Task prompt: Take every line from the listing below that includes "there" and copy it.

Dataset content:
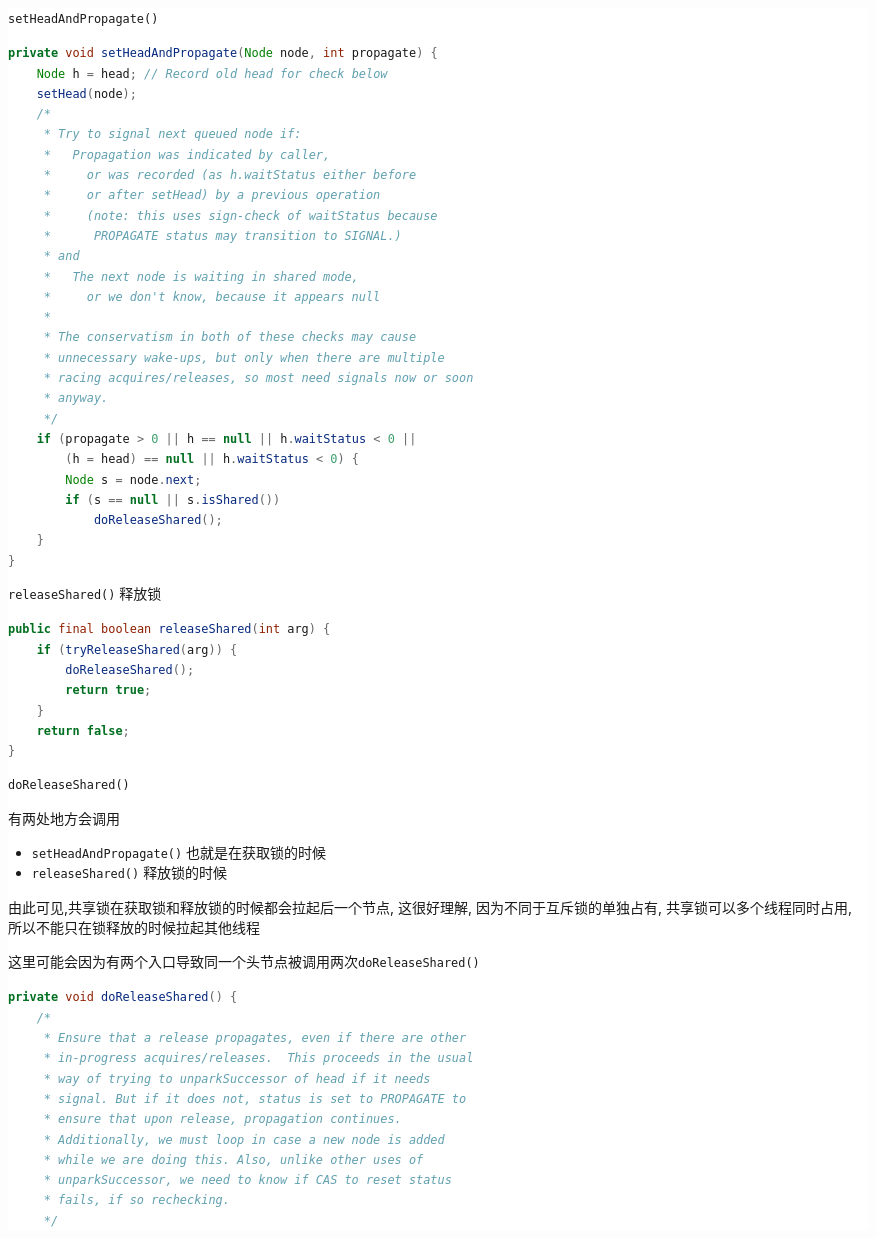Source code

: `setHeadAndPropagate()` 

```java
private void setHeadAndPropagate(Node node, int propagate) {
    Node h = head; // Record old head for check below
    setHead(node);
    /*
     * Try to signal next queued node if:
     *   Propagation was indicated by caller,
     *     or was recorded (as h.waitStatus either before
     *     or after setHead) by a previous operation
     *     (note: this uses sign-check of waitStatus because
     *      PROPAGATE status may transition to SIGNAL.)
     * and
     *   The next node is waiting in shared mode,
     *     or we don't know, because it appears null
     *
     * The conservatism in both of these checks may cause
     * unnecessary wake-ups, but only when there are multiple
     * racing acquires/releases, so most need signals now or soon
     * anyway.
     */
    if (propagate > 0 || h == null || h.waitStatus < 0 ||
        (h = head) == null || h.waitStatus < 0) {
        Node s = node.next;
        if (s == null || s.isShared())
            doReleaseShared();
    }
}
```

`releaseShared()` 释放锁

```java
public final boolean releaseShared(int arg) {
    if (tryReleaseShared(arg)) {
        doReleaseShared();
        return true;
    }
    return false;
}
```



`doReleaseShared()`

有两处地方会调用 

- `setHeadAndPropagate()` 也就是在获取锁的时候
- `releaseShared()` 释放锁的时候

由此可见,共享锁在获取锁和释放锁的时候都会拉起后一个节点, 这很好理解, 因为不同于互斥锁的单独占有, 共享锁可以多个线程同时占用, 所以不能只在锁释放的时候拉起其他线程

这里可能会因为有两个入口导致同一个头节点被调用两次`doReleaseShared()`

```java
private void doReleaseShared() {
    /*
     * Ensure that a release propagates, even if there are other
     * in-progress acquires/releases.  This proceeds in the usual
     * way of trying to unparkSuccessor of head if it needs
     * signal. But if it does not, status is set to PROPAGATE to
     * ensure that upon release, propagation continues.
     * Additionally, we must loop in case a new node is added
     * while we are doing this. Also, unlike other uses of
     * unparkSuccessor, we need to know if CAS to reset status
     * fails, if so rechecking.
     */
```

Reply:
     * unnecessary wake-ups, but only when there are multiple
     * Ensure that a release propagates, even if there are other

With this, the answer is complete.